Head of Quality

The Head of Quality at Vedanta Biosciences will be responsible for leading the Quality Assurance, Quality Control, and Clinical Quality Assurance functions. They will oversee clinical trial and product compliance globally, manage and improve existing quality systems, and ensure appropriate controls for in-house manufacturing capabilities. The role also involves managing third-party vendors, overseeing and guiding QC personnel, and ensuring inspection readiness and QA support. The Head of Quality will play a key role in developing the Quality team and setting goals aligned with Vedanta's corporate and quality objectives.
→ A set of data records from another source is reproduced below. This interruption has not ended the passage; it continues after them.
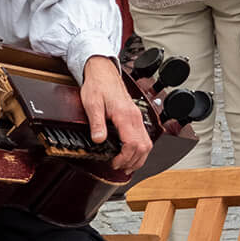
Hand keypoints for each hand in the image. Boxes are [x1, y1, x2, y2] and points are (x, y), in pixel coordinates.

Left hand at [80, 56, 151, 173]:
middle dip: (133, 162)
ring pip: (147, 144)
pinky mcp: (135, 117)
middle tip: (119, 168)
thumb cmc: (98, 86)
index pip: (133, 144)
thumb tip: (99, 140)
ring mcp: (137, 117)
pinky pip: (144, 137)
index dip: (124, 158)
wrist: (103, 72)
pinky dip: (140, 149)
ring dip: (139, 158)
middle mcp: (135, 117)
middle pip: (144, 147)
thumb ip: (97, 123)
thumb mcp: (92, 104)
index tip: (114, 163)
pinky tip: (131, 154)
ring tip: (126, 166)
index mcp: (125, 115)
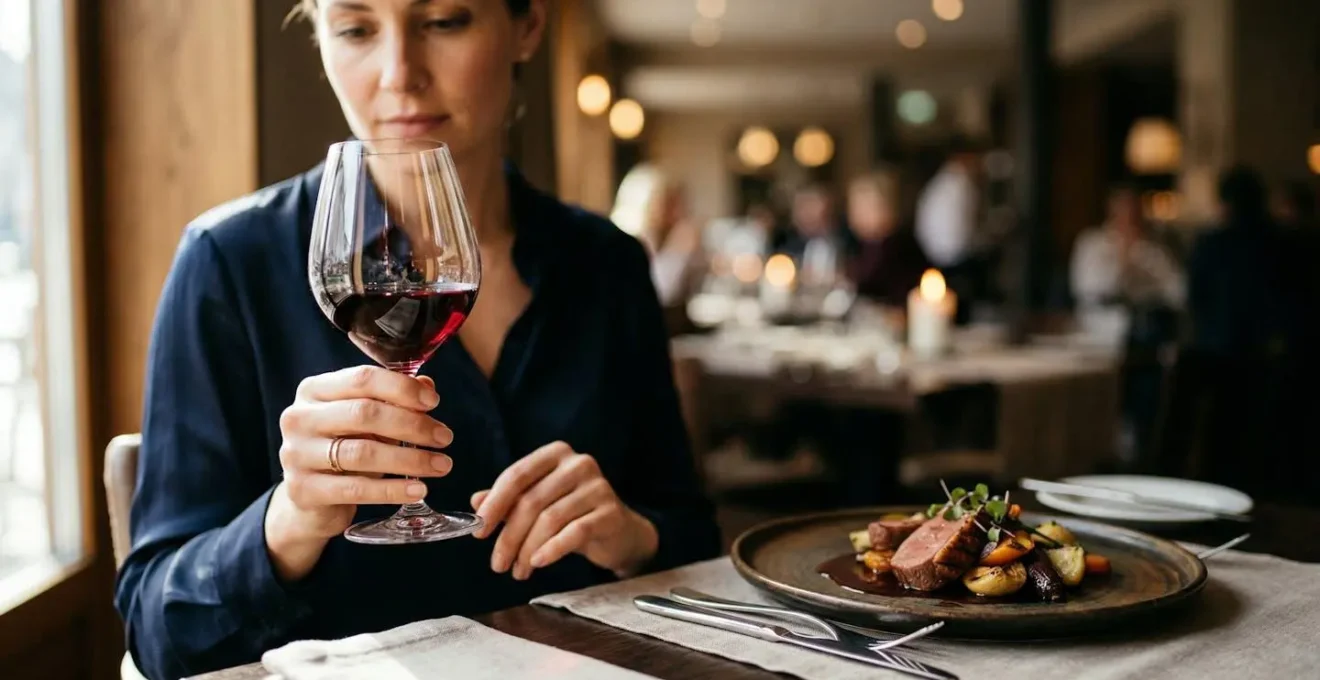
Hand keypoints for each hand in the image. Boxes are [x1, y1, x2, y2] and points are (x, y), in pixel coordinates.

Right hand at [265, 366, 454, 581]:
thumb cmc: (342, 449)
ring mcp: (297, 454)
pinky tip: (419, 490)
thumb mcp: (365, 422)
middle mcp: (299, 418)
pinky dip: (393, 490)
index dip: (402, 388)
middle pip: (364, 413)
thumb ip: (393, 401)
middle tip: (444, 437)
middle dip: (412, 425)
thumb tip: (427, 386)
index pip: (362, 379)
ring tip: (442, 465)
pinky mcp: (304, 490)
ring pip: (363, 453)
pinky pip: (357, 488)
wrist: (309, 499)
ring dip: (410, 459)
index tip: (434, 403)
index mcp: (314, 390)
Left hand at [470, 441, 658, 580]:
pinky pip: (574, 532)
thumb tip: (475, 503)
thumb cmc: (573, 514)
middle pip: (531, 501)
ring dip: (527, 549)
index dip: (494, 504)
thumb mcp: (539, 503)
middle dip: (509, 536)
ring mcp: (598, 486)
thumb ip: (510, 500)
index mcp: (556, 454)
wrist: (620, 532)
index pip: (517, 475)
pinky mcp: (610, 512)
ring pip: (550, 519)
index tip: (478, 532)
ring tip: (518, 570)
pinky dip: (552, 550)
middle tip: (497, 563)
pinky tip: (538, 563)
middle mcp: (578, 463)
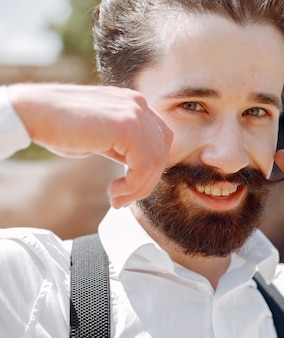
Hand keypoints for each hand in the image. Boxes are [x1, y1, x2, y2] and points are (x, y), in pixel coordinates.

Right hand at [7, 83, 172, 207]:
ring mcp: (135, 113)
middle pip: (162, 152)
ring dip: (138, 188)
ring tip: (117, 199)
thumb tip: (141, 170)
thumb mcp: (103, 136)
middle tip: (123, 199)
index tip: (131, 186)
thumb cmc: (61, 126)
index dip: (151, 167)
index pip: (161, 140)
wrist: (33, 113)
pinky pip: (144, 166)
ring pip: (155, 162)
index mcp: (135, 104)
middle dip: (146, 182)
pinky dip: (132, 185)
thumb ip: (125, 146)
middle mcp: (139, 104)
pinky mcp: (126, 126)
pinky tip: (113, 191)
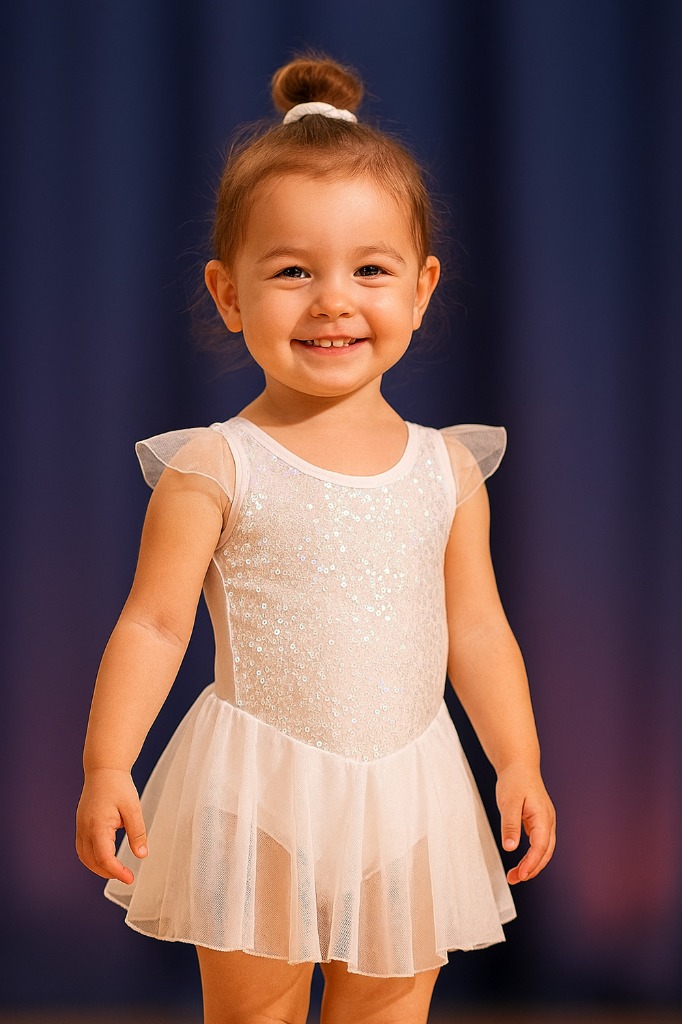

They should have deep knowledge of cGXP requirements and experience in biotherapeutics manufacturing.

• Lead the Quality Assurance (QA), Quality Control (QC), and Clinical Quality Assurance (CQA) functions
• Provide phase-appropriate GXP Quality guidance for investigational programs
• Oversee clinical trial and product compliance globally
• Manage and improve existing quality systems
• Expand the existing Quality Management System (QMS)
• Develop documents and train personnel
• Provide quality oversight of Live Biotherapeutic Product (LBP) manufacturing
• Handle QA aspects of third-party vendors through site audits, establishment of Quality Agreements, major deviation review, and batch disposition/release
• Oversee and guide QC personnel responsible for external analytical testing
• Manage PAI and BIMO inspection readiness and QA support of post-approval pharmacovigilance systems
• Ensure products, procedures, and practices meet quality and regulatory standards
• Facilitate risk-based decision-making
• Manage, develop, and build the Quality team
• Set short-term and long-term goals aligned with corporate and quality goals
• Stay updated on changing regulations and practices
• Collaborate with executive and functional leaders to ensure adherence to company and Quality Policies, Guidelines, Programs, and Systems
• Provide expertise and guidance in interpreting government regulations and guidelines
• Assess and recommend quality resources to support compliance and corporate goals
• Establish cooperative relationships with external organizations and internal departments
• Report on Key Performance Indicators and make improvements as needed
• Lead the expansion of the QMS and implementation of electronic systems
• Support budget development and maintenance
• Ensure timelines and costs are met
• Drive the use of strategies, technologies, resources, and processes in support of quality initiatives

• BS/MS in a relevant scientific discipline (e.g., Microbiology, Biochemistry), 15+ years of relevant professional experience
• 10+ years' experience in Quality Management with several years in a biotherapeutics manufacturing setting
• Deep knowledge of cGXP requirements, with an understanding of phase-appropriate clinical and commercial expectations
• Experience with FDA, QP, and EMA/MHRA inspections and audits
• Experience directly supporting on-site production, including responsibility for product disposition
• A proven track record of leadership, people management, and effective interpersonal and communication skills
• Ability to prioritize

• Competitive salary and benefits package
• Opportunity to lead and manage a multi-faceted team of Quality professionals
• Deliver phase-appropriate GXP Quality guidance for investigational programs
• Oversee clinical trial and product compliance globally
• Expand the existing Quality Management System (QMS)
• Develop documents and provide training to personnel
• Quality oversight of Live Biotherapeutic Product (LBP) manufacturing
• Handle QA aspects of third-party vendors through site audits and establishment of Quality Agreements
• Oversee and guide QC personnel responsible for external analytical testing
• Manage PAI and BIMO inspection readiness and QA support of post-approval pharmacovigilance systems
• Knowledge of computerized system validation and Annex 11/Part 11 is critical to success in the role
• Opportunity to set short-term and long-term goals aligned with corporate and quality goals
• Actively survey and share information on changing regulations and practices
• Collaborate with executive and functional leaders to ensure adherence to company and Quality Policies, Guidelines, Programs, and Systems
• Establish cooperative relationships with Contract Manufacturing Organizations, parent and affiliate organizations, and internal departments
• Report on Key Performance Indicators and make improvements and adjustments as indicated by changes in trends
• Lead the expansion of the QMS, including strategic implementation of electronic systems
• Support development and maintenance of operating and capital expense budgets
• Drive the use of strategies, technologies, resources, and processes in support of quality initiatives
• Opportunity to work in a pioneering company in the field of microbiome therapies
• Equal employment opportunity and non-discrimination policy
• Reasonable accommodations for qualified individuals with disabilities
• COVID-19 vaccination requirement with accommodations for qualifying medical conditions or religious objections.